** Opening The data block **
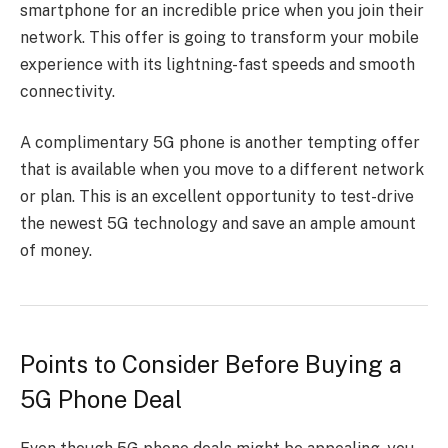
smartphone for an incredible price when you join their
network. This offer is going to transform your mobile
experience with its lightning-fast speeds and smooth
connectivity.
A complimentary 5G phone is another tempting offer
that is available when you move to a different network
or plan. This is an excellent opportunity to test-drive
the newest 5G technology and save an ample amount
of money.
Points to Consider Before Buying a
5G Phone Deal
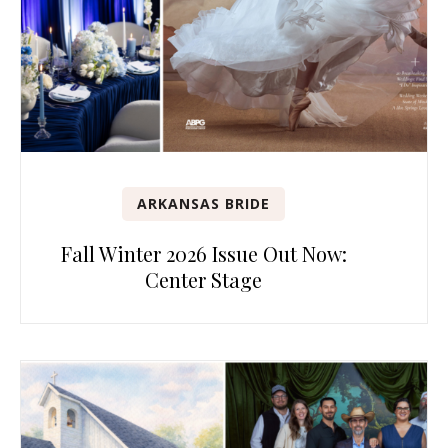
ARKANSAS BRIDE
Fall Winter 2026 Issue Out Now:
Center Stage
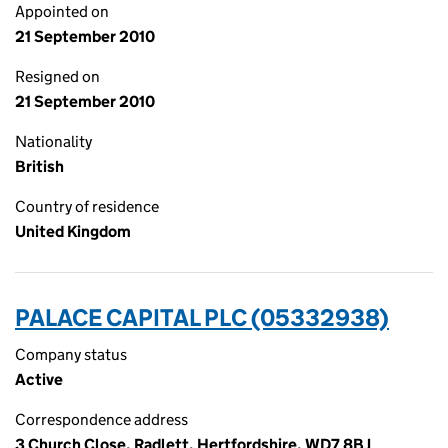
Appointed on
21 September 2010
Resigned on
21 September 2010
Nationality
British
Country of residence
United Kingdom
PALACE CAPITAL PLC (05332938)
Company status
Active
Correspondence address
3 Church Close, Radlett, Hertfordshire, WD7 8BJ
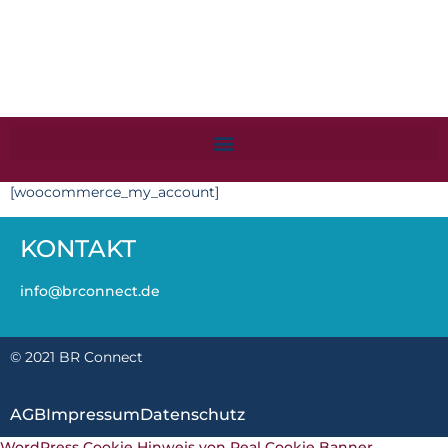
[woocommerce_my_account]
KONTAKT
info@brconnect.de
© 2021 BR Connect
AGB
Impressum
Datenschutz
WordPress Cookie Hinweis von Real Cookie Banner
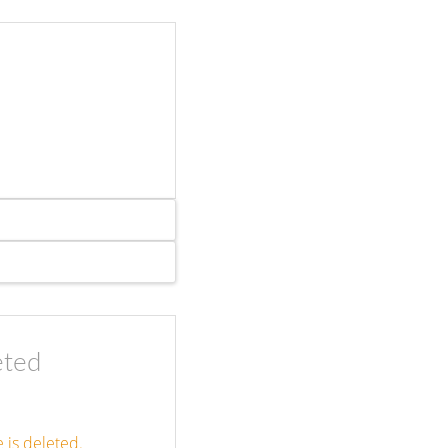
eted
 is deleted.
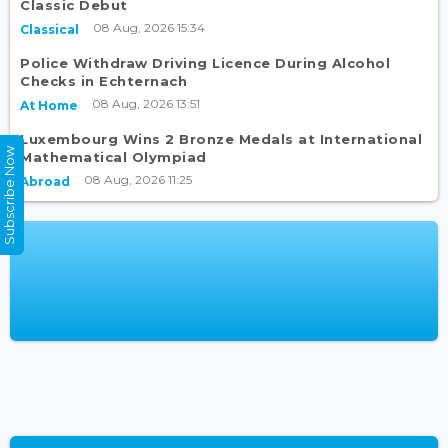
Classic Debut
08 Aug, 2026 15:34
Classical
Police Withdraw Driving Licence During Alcohol
Checks in Echternach
08 Aug, 2026 13:51
At Home
Luxembourg Wins 2 Bronze Medals at International
Subscribe Now
Mathematical Olympiad
08 Aug, 2026 11:25
Abroad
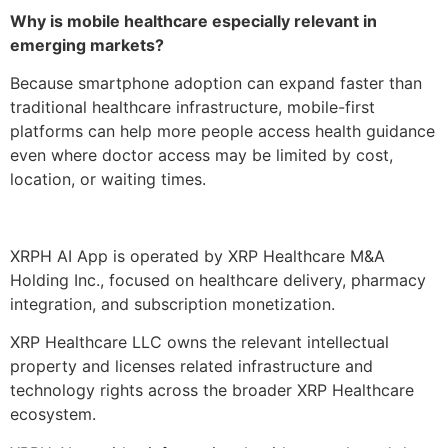
Why is mobile healthcare especially relevant in
emerging markets?
Because smartphone adoption can expand faster than
traditional healthcare infrastructure, mobile-first
platforms can help more people access health guidance
even where doctor access may be limited by cost,
location, or waiting times.
XRPH AI App is operated by XRP Healthcare M&A
Holding Inc., focused on healthcare delivery, pharmacy
integration, and subscription monetization.
XRP Healthcare LLC owns the relevant intellectual
property and licenses related infrastructure and
technology rights across the broader XRP Healthcare
ecosystem.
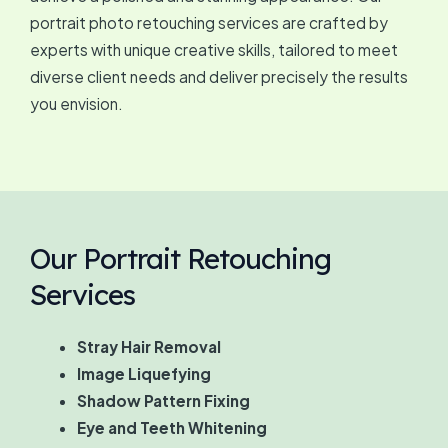
portrait photo retouching services are crafted by
experts with unique creative skills, tailored to meet
diverse client needs and deliver precisely the results
you envision.
Our Portrait Retouching
Services
Stray Hair Removal
Image Liquefying
Shadow Pattern Fixing
Eye and Teeth Whitening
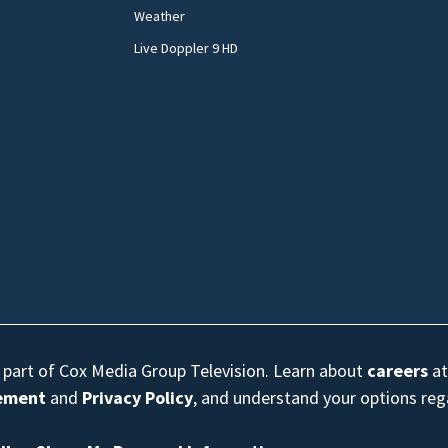
Weather
Live Doppler 9 HD
s part of Cox Media Group Television. Learn about
careers
at
eement
and
Privacy Policy
, and understand your options re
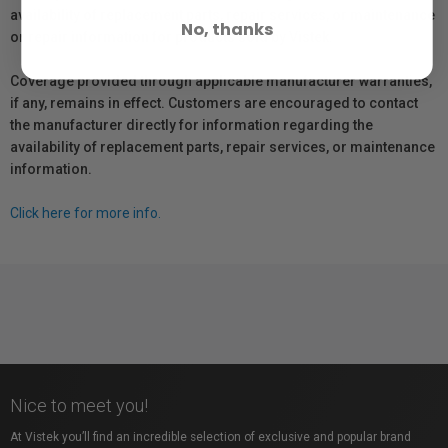
availability of replacement parts, repair services, or maintenance
No, thanks
or repair information for products sold by Vistek.
Coverage provided through applicable manufacturer warranties,
if any, remains in effect. Customers are encouraged to contact
the manufacturer directly for information regarding the
availability of replacement parts, repair services, or maintenance
information.
Click here for more info.
Nice to meet you!
At Vistek you’ll find an incredible selection of exclusive and popular brand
** Closing The data block **
Work request >> Rewrite the lines above, changing every "network" to "carrier" and leaving everything else unchanged. Leave the pictures out of your answer.

Task solution >>
smartphone for an incredible price when you join their
carrier. This offer is going to transform your mobile
experience with its lightning-fast speeds and smooth
connectivity.
A complimentary 5G phone is another tempting offer
that is available when you move to a different carrier
or plan. This is an excellent opportunity to test-drive
the newest 5G technology and save an ample amount
of money.
Points to Consider Before Buying a
5G Phone Deal
ARKANSAS BRIDE
Fall Winter 2026 Issue Out Now:
Center Stage
Appointed on
21 September 2010
Resigned on
21 September 2010
Nationality
British
Country of residence
United Kingdom
PALACE CAPITAL PLC (05332938)
Company status
Active
Correspondence address
3 Church Close, Radlett, Hertfordshire, WD7 8BJ
[woocommerce_my_account]
KONTAKT
info@brconnect.de
© 2021 BR Connect
AGB
Impressum
Datenschutz
WordPress Cookie Hinweis von Real Cookie Banner
eted
 is deleted.
Classic Debut
08 Aug, 2026 15:34
Classical
Police Withdraw Driving Licence During Alcohol
Checks in Echternach
08 Aug, 2026 13:51
At Home
Luxembourg Wins 2 Bronze Medals at International
Subscribe Now
Mathematical Olympiad
08 Aug, 2026 11:25
Abroad
Why is mobile healthcare especially relevant in
emerging markets?
Because smartphone adoption can expand faster than
traditional healthcare infrastructure, mobile-first
platforms can help more people access health guidance
even where doctor access may be limited by cost,
location, or waiting times.
XRPH AI App is operated by XRP Healthcare M&A
Holding Inc., focused on healthcare delivery, pharmacy
integration, and subscription monetization.
XRP Healthcare LLC owns the relevant intellectual
property and licenses related infrastructure and
technology rights across the broader XRP Healthcare
ecosystem.
portrait photo retouching services are crafted by
experts with unique creative skills, tailored to meet
diverse client needs and deliver precisely the results
you envision.
Our Portrait Retouching
Services
Stray Hair Removal
Image Liquefying
Shadow Pattern Fixing
Eye and Teeth Whitening
Weather
Live Doppler 9 HD
s part of Cox Media Group Television. Learn about
careers
at
eement
and
Privacy Policy
, and understand your options re
availability of replacement parts, repair services, or maintenance
No, thanks
or repair information for products sold by Vistek.
Coverage provided through applicable manufacturer warranties,
if any, remains in effect. Customers are encouraged to contact
the manufacturer directly for information regarding the
availability of replacement parts, repair services, or maintenance
information.
Click here for more info.
Nice to meet you!
At Vistek you’ll find an incredible selection of exclusive and popular brand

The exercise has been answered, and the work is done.